Email of the day
"Thanking you for your balanced and informative opinions over the years, largely keeping me on the straight and narrow!!! A very quick question. It is widely reported that physical gold sales are largely booming, various governments are repatriating physical gold, monetary easing is continuing on an unprecedented scale, new vaults are being built to accommodate the anticipated demand for physically holding various precious metals and lastly that various "supposed" bullion funds hold largely paper contracts. In fact that "paper" gold probably constitutes 99 out of 100 contracts. In view of all of these factors, especially the high demand, why is the price of gold largely static? Is there something that us lesser mortals should understand?"

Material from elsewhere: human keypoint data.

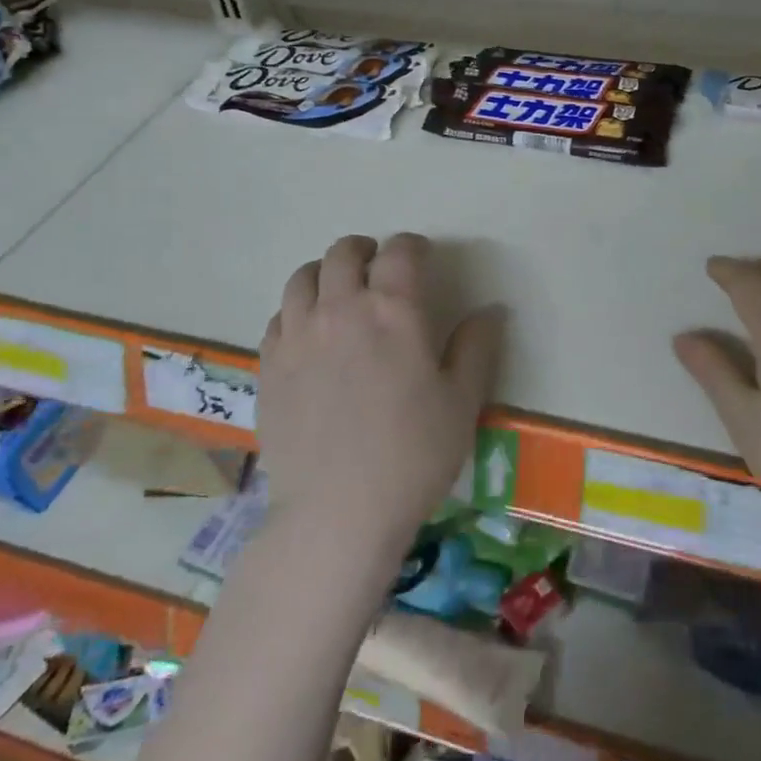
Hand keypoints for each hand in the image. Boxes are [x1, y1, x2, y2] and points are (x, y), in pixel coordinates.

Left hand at [257, 233, 503, 563]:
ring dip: (325, 273)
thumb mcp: (462, 402)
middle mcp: (340, 308)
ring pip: (303, 277)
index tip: (421, 257)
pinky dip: (297, 310)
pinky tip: (308, 333)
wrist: (337, 513)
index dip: (413, 246)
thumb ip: (477, 347)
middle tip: (378, 267)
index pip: (400, 251)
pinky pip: (279, 316)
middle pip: (344, 253)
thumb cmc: (412, 457)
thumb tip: (491, 309)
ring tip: (338, 291)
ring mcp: (297, 334)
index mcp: (393, 310)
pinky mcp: (269, 364)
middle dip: (365, 250)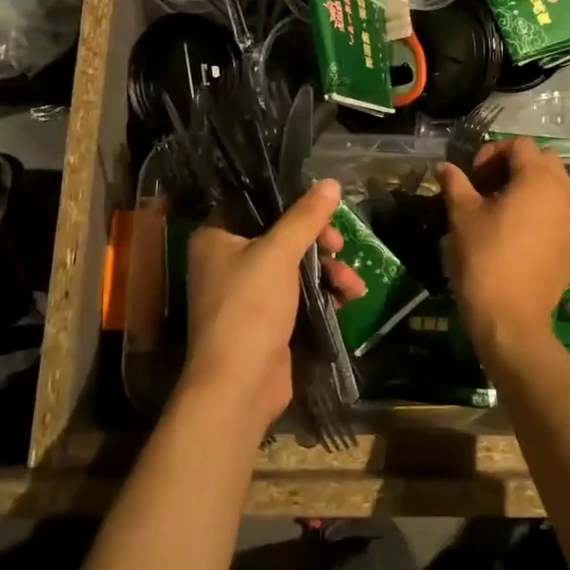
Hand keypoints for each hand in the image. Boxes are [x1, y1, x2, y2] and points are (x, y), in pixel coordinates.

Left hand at [184, 179, 365, 431]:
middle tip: (339, 246)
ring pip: (297, 265)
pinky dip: (324, 292)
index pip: (257, 204)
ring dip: (329, 270)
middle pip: (283, 234)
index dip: (293, 203)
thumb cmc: (249, 309)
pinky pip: (301, 293)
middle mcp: (228, 260)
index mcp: (216, 237)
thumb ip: (306, 217)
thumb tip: (331, 182)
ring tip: (352, 283)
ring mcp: (249, 292)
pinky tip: (350, 298)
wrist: (239, 387)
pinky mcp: (269, 318)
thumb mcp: (279, 254)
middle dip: (319, 242)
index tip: (324, 210)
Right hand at [436, 139, 569, 362]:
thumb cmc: (485, 259)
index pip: (521, 145)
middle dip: (516, 166)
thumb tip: (445, 167)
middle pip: (544, 160)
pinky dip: (542, 211)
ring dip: (531, 187)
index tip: (473, 176)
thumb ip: (456, 184)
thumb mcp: (463, 217)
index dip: (493, 152)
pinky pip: (560, 213)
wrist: (512, 319)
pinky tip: (517, 233)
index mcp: (538, 179)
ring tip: (502, 209)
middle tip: (488, 186)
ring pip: (556, 187)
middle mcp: (563, 193)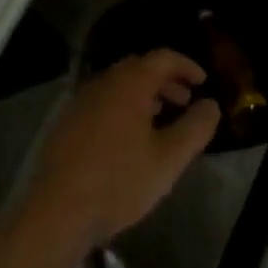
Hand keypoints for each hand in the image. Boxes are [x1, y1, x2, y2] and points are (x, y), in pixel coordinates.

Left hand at [23, 50, 221, 250]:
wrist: (56, 210)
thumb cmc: (118, 181)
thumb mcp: (168, 160)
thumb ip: (195, 128)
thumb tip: (211, 104)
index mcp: (130, 83)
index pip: (163, 57)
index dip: (186, 65)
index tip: (203, 81)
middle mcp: (104, 81)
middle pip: (140, 68)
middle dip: (166, 81)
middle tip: (185, 101)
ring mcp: (82, 99)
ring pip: (120, 85)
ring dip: (144, 95)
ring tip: (160, 121)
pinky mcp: (67, 121)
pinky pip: (103, 101)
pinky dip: (123, 107)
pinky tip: (128, 139)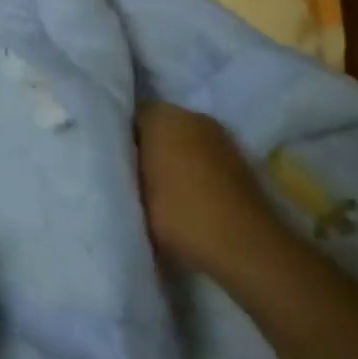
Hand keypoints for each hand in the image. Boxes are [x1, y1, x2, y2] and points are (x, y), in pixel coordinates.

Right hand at [136, 99, 283, 283]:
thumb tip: (120, 156)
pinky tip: (188, 194)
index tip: (111, 157)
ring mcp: (219, 136)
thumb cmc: (181, 213)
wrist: (246, 245)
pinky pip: (204, 154)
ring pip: (184, 139)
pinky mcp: (238, 159)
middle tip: (131, 172)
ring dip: (172, 155)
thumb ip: (123, 165)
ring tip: (158, 186)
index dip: (118, 134)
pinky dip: (194, 167)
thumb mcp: (135, 191)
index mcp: (163, 116)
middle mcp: (192, 115)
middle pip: (159, 123)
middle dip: (146, 143)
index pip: (129, 113)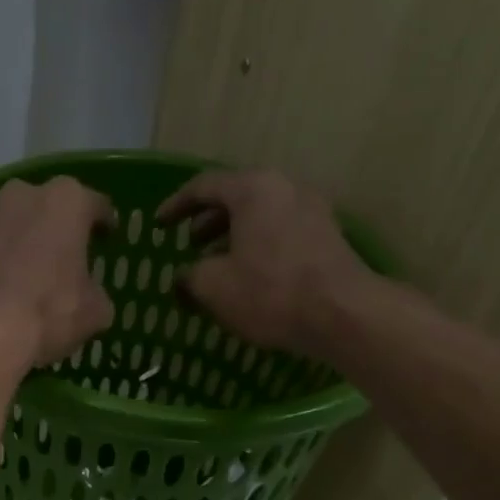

David Fuller's view Thanks for your thoughtful words and
an email of general interest.
I
have previously mentioned that as more people became interested in gold, relative
to the 1980s and 1990s, it would at times perform like any other asset. In other
words, in the global beauty contest, if lots of people own gold, we should assume
that many of them will be sellers when sentiment and the short to medium-term
uptrends weaken.
Let
us compare gold with Apple
Inc, in terms of sentiment. Both have been revered for a number of years
but that leaves them susceptible to reappraisal, as we have seen.
Historically,
many people have viewed gold as a hedge against uncertainty and also disaster.
I feel this is best summarised by the fact that gold has held its value over
time, unlike paper money. Some of the uncertainty and fear over economic factors
has dissipated during the last year and a half, particularly as many stock markets
surged higher. When gold underperformed due to profit taking, it also attracted
short sellers.
However,
Eurozone concerns are back on the front pages, temporarily, following the banking
crisis in tiny Cyprus, and related contagion fears. This has helped to firm
the price of gold in USD, which continues to find support in the lower side
of its range since late September 2011. Meanwhile, gold has continued to appreciate
against soft currencies, such as
the yen in recent months.
I continue
to regard gold as hard money over the longer term, but its price will inevitably
experience reactions, as we have seen over the last eighteen months, particularly
after somewhat accelerated moves to the upside.